* _DIRECTIVE_
Look through the material below. Copy every line with the string "Cuts" in it.
● ● ● ●
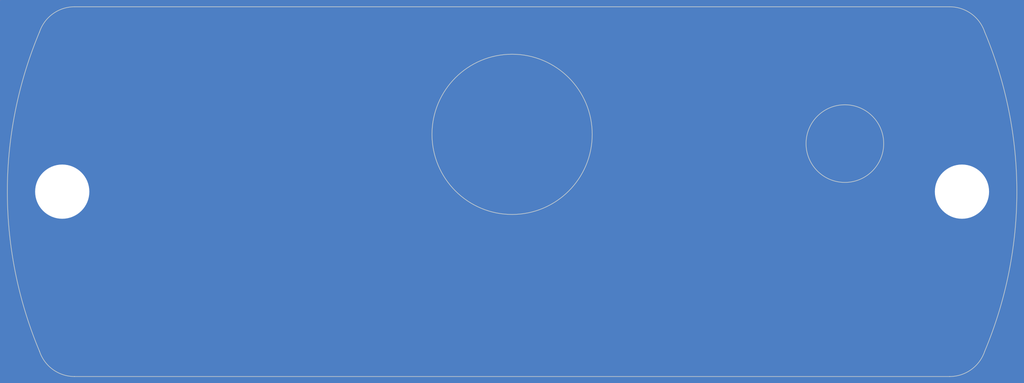
<source format=kicad_pcb>
(kicad_pcb (version 20171130) (host pcbnew "(5.1.6)-1")

  (general
    (thickness 1.6)
    (drawings 19)
    (tracks 2)
    (zones 0)
    (modules 0)
    (nets 1)
  )

  (page A4)
  (layers
    (0 F.Cu signal)
    (31 B.Cu signal)
    (32 B.Adhes user)
    (33 F.Adhes user)
    (34 B.Paste user)
    (35 F.Paste user)
    (36 B.SilkS user)
    (37 F.SilkS user)
    (38 B.Mask user)
    (39 F.Mask user)
    (40 Dwgs.User user)
    (41 Cmts.User user)
    (42 Eco1.User user)
    (43 Eco2.User user)
    (44 Edge.Cuts user)
    (45 Margin user)
    (46 B.CrtYd user)
    (47 F.CrtYd user)
    (48 B.Fab user)
    (49 F.Fab user)
  )

  (setup
    (last_trace_width 0.25)
    (user_trace_width 0.5)
    (user_trace_width 1)
    (trace_clearance 0.2)
    (zone_clearance 0.508)
    (zone_45_only no)
    (trace_min 0.2)
    (via_size 0.8)
    (via_drill 0.4)
    (via_min_size 0.4)
    (via_min_drill 0.3)
    (uvia_size 0.3)
    (uvia_drill 0.1)
    (uvias_allowed no)
    (uvia_min_size 0.2)
    (uvia_min_drill 0.1)
    (edge_width 0.05)
    (segment_width 0.2)
    (pcb_text_width 0.3)
    (pcb_text_size 1.5 1.5)
    (mod_edge_width 0.12)
    (mod_text_size 1 1)
    (mod_text_width 0.15)
    (pad_size 3 3)
    (pad_drill 1.6)
    (pad_to_mask_clearance 0.05)
    (aux_axis_origin 0 0)
    (visible_elements 7FFFFFFF)
    (pcbplotparams
      (layerselection 0x010f0_ffffffff)
      (usegerberextensions false)
      (usegerberattributes true)
      (usegerberadvancedattributes true)
      (creategerberjobfile true)
      (excludeedgelayer true)
      (linewidth 0.100000)
      (plotframeref false)
      (viasonmask true)
      (mode 1)
      (useauxorigin false)
      (hpglpennumber 1)
      (hpglpenspeed 20)
      (hpglpendiameter 15.000000)
      (psnegative false)
      (psa4output false)
      (plotreference false)
      (plotvalue false)
      (plotinvisibletext false)
      (padsonsilk false)
      (subtractmaskfromsilk false)
      (outputformat 1)
      (mirror false)
      (drillshape 0)
      (scaleselection 1)
      (outputdirectory "plots/rear_panel"))
  )

  (net 0 "")

  (net_class Default "This is the default net class."
    (clearance 0.2)
    (trace_width 0.25)
    (via_dia 0.8)
    (via_drill 0.4)
    (uvia_dia 0.3)
    (uvia_drill 0.1)
  )

  (gr_text "OFF\n" (at 164.5 116.1) (layer F.Mask) (tstamp 5F3FE4CC)
    (effects (font (size 1 1) (thickness 0.15)))
  )
  (gr_text ON (at 164.5 106.1) (layer F.Mask) (tstamp 5F3FE4CC)
    (effects (font (size 1 1) (thickness 0.15)))
  )
  (gr_text "CUTOUT\n" (at 164.5 111.15) (layer F.Mask) (tstamp 5F3FE4CC)
    (effects (font (size 1 1) (thickness 0.15)))
  )
  (gr_circle (center 164.5 111.1) (end 167.65 111.1) (layer Edge.Cuts) (width 0.05))
  (gr_text "CUTOUT\n" (at 137.5 110.5) (layer F.Mask)
    (effects (font (size 1 1) (thickness 0.15)))
  )
  (gr_circle (center 137.5 110.35) (end 144 110.35) (layer Edge.Cuts) (width 0.05))
  (gr_text "OUTPUT\n" (at 137.5 123.8) (layer F.Mask) (tstamp 5F3FDE4E)
    (effects (font (size 3 3) (thickness 0.6)))
  )
  (gr_text "0.1 - 10 Hz Low Noise Amplifier" (at 137.5 128) (layer F.Mask)
    (effects (font (size 1 1) (thickness 0.2)))
  )
  (gr_poly (pts (xy 179 130.5) (xy 96 130.5) (xy 96 99.5) (xy 179 99.5)) (layer B.Cu) (width 0.1) (tstamp 5F3FDD34))
  (gr_poly (pts (xy 179 130.5) (xy 96 130.5) (xy 96 99.5) (xy 179 99.5)) (layer F.Cu) (width 0.1))
  (gr_circle (center 137.5 110.35) (end 144.5 110.35) (layer F.Mask) (width 4))
  (gr_arc (start 129.999421 114.998265) (end 99.153372 127.946947) (angle 45.5406599) (layer Edge.Cuts) (width 0.05) (tstamp 5F3FD408))
  (gr_arc (start 102 127) (end 102 130) (angle 71.6) (layer Edge.Cuts) (width 0.05))
  (gr_arc (start 102 103) (end 102 100) (angle -71.6) (layer Edge.Cuts) (width 0.05))
  (gr_arc (start 145 115) (end 175.846049 127.948682) (angle -45.5406599) (layer Edge.Cuts) (width 0.05))
  (gr_arc (start 173 103) (end 173 100) (angle 71.6) (layer Edge.Cuts) (width 0.05))
  (gr_arc (start 173 127) (end 173 130) (angle -71.56505118) (layer Edge.Cuts) (width 0.05))
  (gr_line (start 102 130) (end 173 130) (layer Edge.Cuts) (width 0.05))
  (gr_line (start 102 100) (end 173 100) (layer Edge.Cuts) (width 0.05))

  (via (at 174 115) (size 8) (drill 4.4) (layers F.Cu B.Cu) (net 0))
  (via (at 101 115) (size 8) (drill 4.4) (layers F.Cu B.Cu) (net 0) (tstamp 5F3FD630))

)

</source>
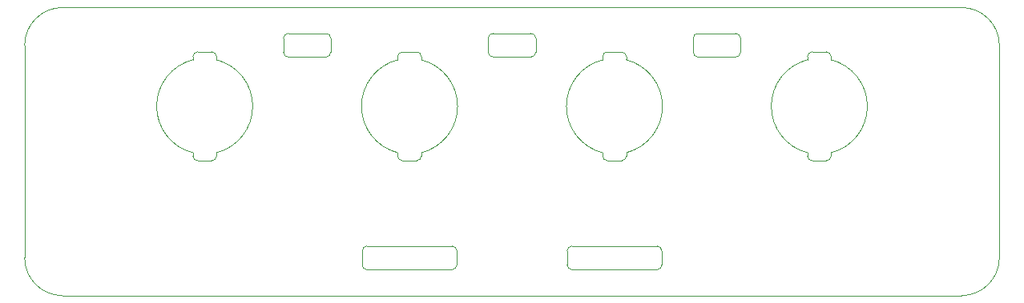
<source format=gbr>
%TF.GenerationSoftware,KiCad,Pcbnew,9.0.0-rc1-661-gd7f89c6576*%
%TF.CreationDate,2025-01-23T21:52:25-05:00*%
%TF.ProjectId,TS_Front_Endcap,54535f46-726f-46e7-945f-456e64636170,rev?*%
%TF.SameCoordinates,Original*%
%TF.FileFunction,Profile,NP*%
%FSLAX46Y46*%
G04 Gerber Fmt 4.6, Leading zero omitted, Abs format (unit mm)*
G04 Created by KiCad (PCBNEW 9.0.0-rc1-661-gd7f89c6576) date 2025-01-23 21:52:25*
%MOMM*%
%LPD*%
G01*
G04 APERTURE LIST*
%TA.AperFunction,Profile*%
%ADD10C,0.100000*%
%TD*%
%TA.AperFunction,Profile*%
%ADD11C,0.050000*%
%TD*%
G04 APERTURE END LIST*
D10*
X133935000Y-106214993D02*
X135435000Y-106214993D01*
X139185000Y-115259993D02*
G75*
G02*
X139685007Y-115759993I0J-500007D01*
G01*
X157085000Y-94694993D02*
G75*
G02*
X157585007Y-95194993I0J-500007D01*
G01*
X111785000Y-105373644D02*
X111785000Y-105714993D01*
X161335000Y-117259993D02*
G75*
G02*
X160835000Y-117760000I-500000J-7D01*
G01*
X165160000Y-95239993D02*
G75*
G02*
X164660007Y-94739993I0J499993D01*
G01*
X112285000Y-106214993D02*
X113785000Y-106214993D01*
X160835000Y-115259993D02*
X151835000Y-115259993D01*
X155585000Y-106214993D02*
X157085000Y-106214993D01*
X155085000Y-95194993D02*
G75*
G02*
X155585000Y-94695000I500000J-7D01*
G01*
X111785000Y-95194993D02*
G75*
G02*
X112285000Y-94695000I500000J-7D01*
G01*
X113785000Y-94694993D02*
X112285000Y-94694993D01*
D11*
X193010000Y-90000033D02*
G75*
G02*
X197009967Y-94000033I0J-3999967D01*
G01*
D10*
X151335000Y-115759993D02*
G75*
G02*
X151835000Y-115260000I500000J-7D01*
G01*
X148010000Y-94739993D02*
G75*
G02*
X147510000Y-95240000I-500000J-7D01*
G01*
X126360000Y-94739993D02*
G75*
G02*
X125860000Y-95240000I-500000J-7D01*
G01*
D11*
X197010000Y-116500033D02*
G75*
G02*
X193010000Y-120500000I-4000000J33D01*
G01*
D10*
X147510000Y-92739993D02*
X143510000Y-92739993D01*
D11*
X193010000Y-90000033D02*
X98010000Y-90000033D01*
D10*
X130185000Y-117759993D02*
G75*
G02*
X129685007Y-117259993I0J499993D01*
G01*
X176735000Y-105373644D02*
X176735000Y-105714993D01*
X179235000Y-105714993D02*
X179235000Y-105373644D01*
X151335000Y-115759993D02*
X151335000Y-117259993D01*
X135435000Y-94694993D02*
X133935000Y-94694993D01*
X133435000Y-95194993D02*
X133435000Y-95536342D01*
X133435000Y-95194993D02*
G75*
G02*
X133935000Y-94695000I500000J-7D01*
G01*
X157585000Y-105714993D02*
X157585000Y-105373644D01*
X169660000Y-94739993D02*
G75*
G02*
X169160000Y-95240000I-500000J-7D01*
G01*
X133935000Y-106214993D02*
G75*
G02*
X133435007Y-105714993I0J499993D01*
G01*
X135935000Y-95536342D02*
X135935000Y-95194993D01*
X157085000Y-94694993D02*
X155585000Y-94694993D01*
X139185000Y-115259993D02*
X130185000Y-115259993D01*
D11*
X98010000Y-120500033D02*
G75*
G02*
X94009967Y-116500033I0J4000033D01*
G01*
D10*
X121360000Y-93239993D02*
X121360000Y-94739993D01*
X157585000Y-95536342D02*
G75*
G02*
X157585003Y-105373657I-1250000J-4918658D01*
G01*
X111785000Y-95194993D02*
X111785000Y-95536342D01*
X114285000Y-105714993D02*
G75*
G02*
X113785000Y-106215000I-500000J-7D01*
G01*
X113785000Y-94694993D02*
G75*
G02*
X114285007Y-95194993I0J-500007D01*
G01*
X177235000Y-106214993D02*
X178735000Y-106214993D01*
X148010000Y-94739993D02*
X148010000Y-93239993D01*
X151835000Y-117759993D02*
X160835000Y-117759993D01*
X179235000Y-95536342D02*
X179235000Y-95194993D01*
X121860000Y-95239993D02*
X125860000Y-95239993D01*
X176735000Y-95194993D02*
X176735000Y-95536342D01*
X125860000Y-92739993D02*
X121860000Y-92739993D01*
X114285000Y-95536342D02*
G75*
G02*
X114285003Y-105373657I-1250000J-4918658D01*
G01*
X126360000Y-94739993D02*
X126360000Y-93239993D01*
X169660000Y-94739993D02*
X169660000Y-93239993D01*
X151835000Y-117759993D02*
G75*
G02*
X151335007Y-117259993I0J499993D01*
G01*
X155085000Y-105373644D02*
X155085000Y-105714993D01*
X155585000Y-106214993D02*
G75*
G02*
X155085007Y-105714993I0J499993D01*
G01*
D11*
X98010000Y-120500033D02*
X193010000Y-120500033D01*
D10*
X133435000Y-105373644D02*
X133435000Y-105714993D01*
X135935000Y-105714993D02*
G75*
G02*
X135435000Y-106215000I-500000J-7D01*
G01*
X139685000Y-117259993D02*
X139685000Y-115759993D01*
X155085000Y-105373644D02*
G75*
G02*
X155085003Y-95536355I1250000J4918644D01*
G01*
X176735000Y-105373644D02*
G75*
G02*
X176735003Y-95536355I1250000J4918644D01*
G01*
X177235000Y-106214993D02*
G75*
G02*
X176735007Y-105714993I0J499993D01*
G01*
X114285000Y-105714993D02*
X114285000Y-105373644D01*
D11*
X94010000Y-94000033D02*
G75*
G02*
X98010000Y-90000030I4000000J3D01*
G01*
D10*
X178735000Y-94694993D02*
X177235000Y-94694993D01*
X135935000Y-105714993D02*
X135935000Y-105373644D01*
X160835000Y-115259993D02*
G75*
G02*
X161335007Y-115759993I0J-500007D01*
G01*
X165160000Y-95239993D02*
X169160000Y-95239993D01*
X111785000Y-105373644D02*
G75*
G02*
X111785003Y-95536355I1250000J4918644D01*
G01*
X143510000Y-95239993D02*
G75*
G02*
X143010007Y-94739993I0J499993D01*
G01*
X197010000Y-116500033D02*
X197010000Y-94000033D01*
X129685000Y-115759993D02*
G75*
G02*
X130185000Y-115260000I500000J-7D01*
G01*
X147510000Y-92739993D02*
G75*
G02*
X148010007Y-93239993I0J-500007D01*
G01*
X169160000Y-92739993D02*
X165160000Y-92739993D01*
X179235000Y-105714993D02*
G75*
G02*
X178735000Y-106215000I-500000J-7D01*
G01*
X135935000Y-95536342D02*
G75*
G02*
X135935003Y-105373657I-1250000J-4918658D01*
G01*
X155085000Y-95194993D02*
X155085000Y-95536342D01*
X157585000Y-105714993D02*
G75*
G02*
X157085000Y-106215000I-500000J-7D01*
G01*
X178735000Y-94694993D02*
G75*
G02*
X179235007Y-95194993I0J-500007D01*
G01*
X130185000Y-117759993D02*
X139185000Y-117759993D01*
D11*
X94010000Y-94000033D02*
X94010000Y-116500033D01*
D10*
X121360000Y-93239993D02*
G75*
G02*
X121860000Y-92740000I500000J-7D01*
G01*
X125860000Y-92739993D02*
G75*
G02*
X126360007Y-93239993I0J-500007D01*
G01*
X143010000Y-93239993D02*
X143010000Y-94739993D01*
X143510000Y-95239993D02*
X147510000Y-95239993D01*
X139685000Y-117259993D02*
G75*
G02*
X139185000Y-117760000I-500000J-7D01*
G01*
X114285000Y-95536342D02*
X114285000Y-95194993D01*
X133435000Y-105373644D02*
G75*
G02*
X133435003Y-95536355I1250000J4918644D01*
G01*
X121860000Y-95239993D02*
G75*
G02*
X121360007Y-94739993I0J499993D01*
G01*
X164660000Y-93239993D02*
G75*
G02*
X165160000Y-92740000I500000J-7D01*
G01*
X161335000Y-117259993D02*
X161335000Y-115759993D01*
X169160000Y-92739993D02*
G75*
G02*
X169660007Y-93239993I0J-500007D01*
G01*
X135435000Y-94694993D02*
G75*
G02*
X135935007Y-95194993I0J-500007D01*
G01*
X179235000Y-95536342D02*
G75*
G02*
X179235003Y-105373657I-1250000J-4918658D01*
G01*
X157585000Y-95536342D02*
X157585000Y-95194993D01*
X164660000Y-93239993D02*
X164660000Y-94739993D01*
X129685000Y-115759993D02*
X129685000Y-117259993D01*
X112285000Y-106214993D02*
G75*
G02*
X111785007Y-105714993I0J499993D01*
G01*
X176735000Y-95194993D02*
G75*
G02*
X177235000Y-94695000I500000J-7D01*
G01*
X143010000Y-93239993D02*
G75*
G02*
X143510000Y-92740000I500000J-7D01*
G01*
M02*

</source>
● ● ● ●
* _SOLUTION TO THIS EXERCISE_
    (44 Edge.Cuts user)
  (gr_circle (center 164.5 111.1) (end 167.65 111.1) (layer Edge.Cuts) (width 0.05))
  (gr_circle (center 137.5 110.35) (end 144 110.35) (layer Edge.Cuts) (width 0.05))
  (gr_arc (start 129.999421 114.998265) (end 99.153372 127.946947) (angle 45.5406599) (layer Edge.Cuts) (width 0.05) (tstamp 5F3FD408))
  (gr_arc (start 102 127) (end 102 130) (angle 71.6) (layer Edge.Cuts) (width 0.05))
  (gr_arc (start 102 103) (end 102 100) (angle -71.6) (layer Edge.Cuts) (width 0.05))
  (gr_arc (start 145 115) (end 175.846049 127.948682) (angle -45.5406599) (layer Edge.Cuts) (width 0.05))
  (gr_arc (start 173 103) (end 173 100) (angle 71.6) (layer Edge.Cuts) (width 0.05))
  (gr_arc (start 173 127) (end 173 130) (angle -71.56505118) (layer Edge.Cuts) (width 0.05))
  (gr_line (start 102 130) (end 173 130) (layer Edge.Cuts) (width 0.05))
  (gr_line (start 102 100) (end 173 100) (layer Edge.Cuts) (width 0.05))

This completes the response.